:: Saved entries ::
════════════════════

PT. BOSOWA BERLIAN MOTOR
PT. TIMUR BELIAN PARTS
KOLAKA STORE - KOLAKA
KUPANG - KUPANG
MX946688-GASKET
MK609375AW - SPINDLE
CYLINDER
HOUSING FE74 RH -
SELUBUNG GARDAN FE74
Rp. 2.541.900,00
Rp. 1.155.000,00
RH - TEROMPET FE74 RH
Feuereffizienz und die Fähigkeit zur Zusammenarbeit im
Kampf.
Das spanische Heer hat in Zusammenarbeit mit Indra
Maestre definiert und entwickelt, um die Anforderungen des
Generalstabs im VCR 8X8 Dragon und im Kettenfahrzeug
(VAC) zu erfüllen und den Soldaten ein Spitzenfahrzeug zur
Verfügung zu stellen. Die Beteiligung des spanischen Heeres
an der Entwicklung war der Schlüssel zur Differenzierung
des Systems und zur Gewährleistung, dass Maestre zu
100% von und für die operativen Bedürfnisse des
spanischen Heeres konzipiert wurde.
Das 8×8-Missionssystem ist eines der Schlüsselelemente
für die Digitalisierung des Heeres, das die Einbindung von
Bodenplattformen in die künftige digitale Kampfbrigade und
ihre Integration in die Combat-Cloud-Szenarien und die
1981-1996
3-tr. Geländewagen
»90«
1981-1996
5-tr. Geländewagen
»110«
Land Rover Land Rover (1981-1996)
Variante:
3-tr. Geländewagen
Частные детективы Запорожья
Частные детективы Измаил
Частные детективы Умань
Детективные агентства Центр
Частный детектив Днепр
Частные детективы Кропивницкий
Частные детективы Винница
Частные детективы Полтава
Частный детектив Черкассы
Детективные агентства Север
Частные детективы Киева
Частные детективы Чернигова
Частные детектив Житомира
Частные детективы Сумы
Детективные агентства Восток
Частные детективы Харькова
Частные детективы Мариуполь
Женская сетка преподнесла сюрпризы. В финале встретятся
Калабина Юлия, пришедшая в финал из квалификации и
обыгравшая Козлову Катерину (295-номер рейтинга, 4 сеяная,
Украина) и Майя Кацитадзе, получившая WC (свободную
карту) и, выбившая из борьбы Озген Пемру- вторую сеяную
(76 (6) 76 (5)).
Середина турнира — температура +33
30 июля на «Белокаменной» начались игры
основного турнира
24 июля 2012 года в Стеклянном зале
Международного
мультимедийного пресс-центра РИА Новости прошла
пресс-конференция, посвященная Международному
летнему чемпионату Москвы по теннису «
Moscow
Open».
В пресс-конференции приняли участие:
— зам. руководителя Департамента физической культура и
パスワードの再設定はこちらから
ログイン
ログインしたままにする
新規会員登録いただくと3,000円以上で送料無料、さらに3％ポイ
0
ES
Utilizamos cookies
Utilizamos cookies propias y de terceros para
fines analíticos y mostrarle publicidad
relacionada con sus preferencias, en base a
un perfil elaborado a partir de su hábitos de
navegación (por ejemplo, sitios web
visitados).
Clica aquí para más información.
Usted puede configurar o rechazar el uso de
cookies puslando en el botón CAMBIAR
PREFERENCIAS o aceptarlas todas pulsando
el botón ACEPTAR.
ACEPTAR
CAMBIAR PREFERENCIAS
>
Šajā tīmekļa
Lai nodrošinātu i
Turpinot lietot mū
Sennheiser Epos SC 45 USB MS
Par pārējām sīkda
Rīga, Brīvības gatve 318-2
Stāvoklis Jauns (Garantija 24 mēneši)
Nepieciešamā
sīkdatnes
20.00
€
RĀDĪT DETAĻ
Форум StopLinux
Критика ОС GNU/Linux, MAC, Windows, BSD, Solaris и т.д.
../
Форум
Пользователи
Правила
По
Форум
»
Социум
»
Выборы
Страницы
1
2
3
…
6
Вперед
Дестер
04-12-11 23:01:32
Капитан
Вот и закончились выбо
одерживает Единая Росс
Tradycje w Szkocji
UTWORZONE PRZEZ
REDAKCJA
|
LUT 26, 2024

════════════════════

:: Work required ::
The lines above from the one containing "Generalstabs im VCR" through the one containing "Частные детективы Чернигова" are to be set down exactly, and no others.

:: Written answer ::
Generalstabs im VCR 8X8 Dragon und im Kettenfahrzeug
(VAC) zu erfüllen und den Soldaten ein Spitzenfahrzeug zur
Verfügung zu stellen. Die Beteiligung des spanischen Heeres
an der Entwicklung war der Schlüssel zur Differenzierung
des Systems und zur Gewährleistung, dass Maestre zu
100% von und für die operativen Bedürfnisse des
spanischen Heeres konzipiert wurde.
Das 8×8-Missionssystem ist eines der Schlüsselelemente
für die Digitalisierung des Heeres, das die Einbindung von
Bodenplattformen in die künftige digitale Kampfbrigade und
ihre Integration in die Combat-Cloud-Szenarien und die
1981-1996
3-tr. Geländewagen
»90«
1981-1996
5-tr. Geländewagen
»110«
Land Rover Land Rover (1981-1996)
Variante:
3-tr. Geländewagen
Частные детективы Запорожья
Частные детективы Измаил
Частные детективы Умань
Детективные агентства Центр
Частный детектив Днепр
Частные детективы Кропивницкий
Частные детективы Винница
Частные детективы Полтава
Частный детектив Черкассы
Детективные агентства Север
Частные детективы Киева
Частные детективы Чернигова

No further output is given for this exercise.